REQUIREMENTS = Please copy out every line of the listing below word for word, leaving the pictures out of your answer.

Data items =
* * * *

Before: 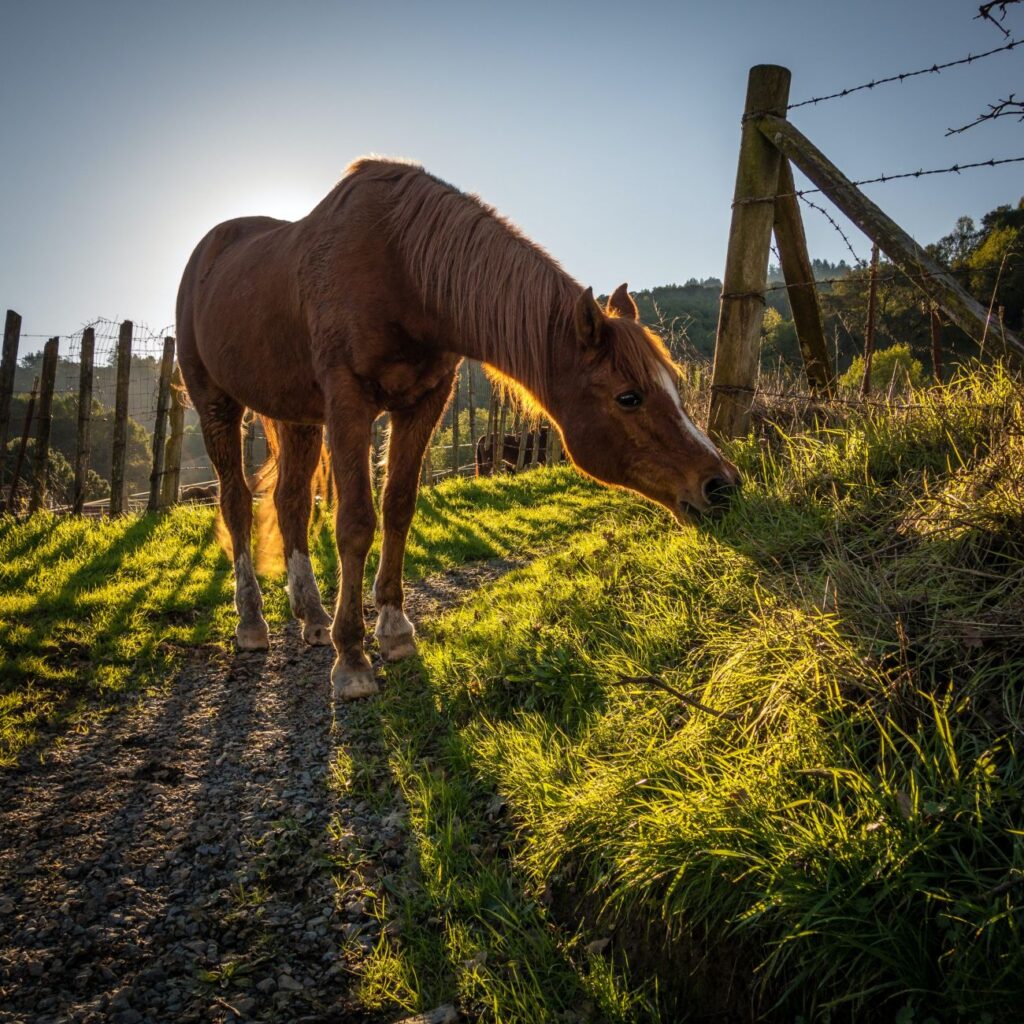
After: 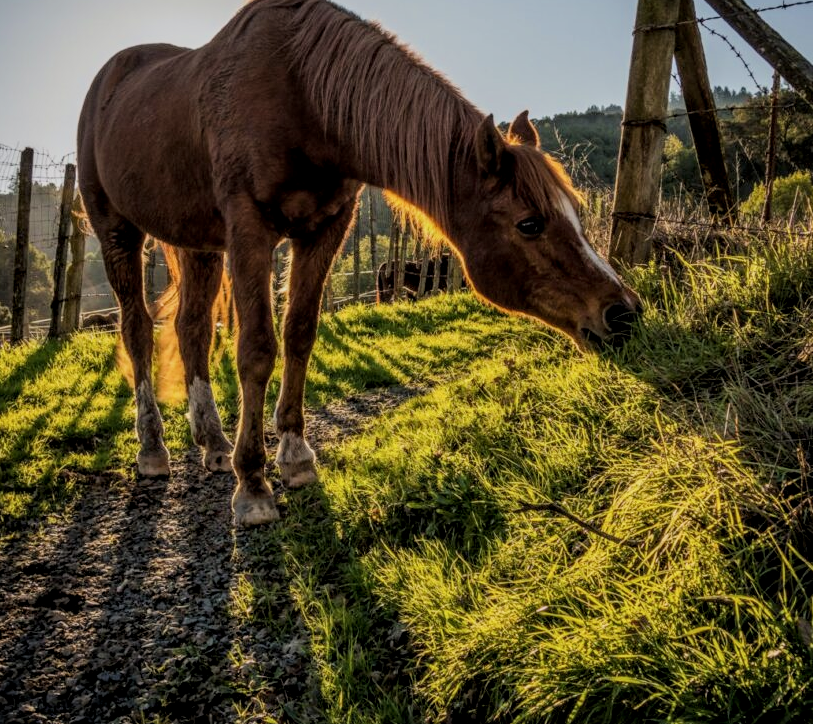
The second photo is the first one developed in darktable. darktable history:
crop: left 9.712%, top 16.928%, right 10.845%, bottom 12.332%
filmic rgb: black relative exposure -7.65 EV, white relative exposure 4.56 EV, hardness 3.61, color science v6 (2022)
local contrast: detail 130%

* * * *

REPLY =
Before: 
After: 
The second photo is the first one developed in darktable. darktable history:
crop: left 9.712%, top 16.928%, right 10.845%, bottom 12.332%
filmic rgb: black relative exposure -7.65 EV, white relative exposure 4.56 EV, hardness 3.61, color science v6 (2022)
local contrast: detail 130%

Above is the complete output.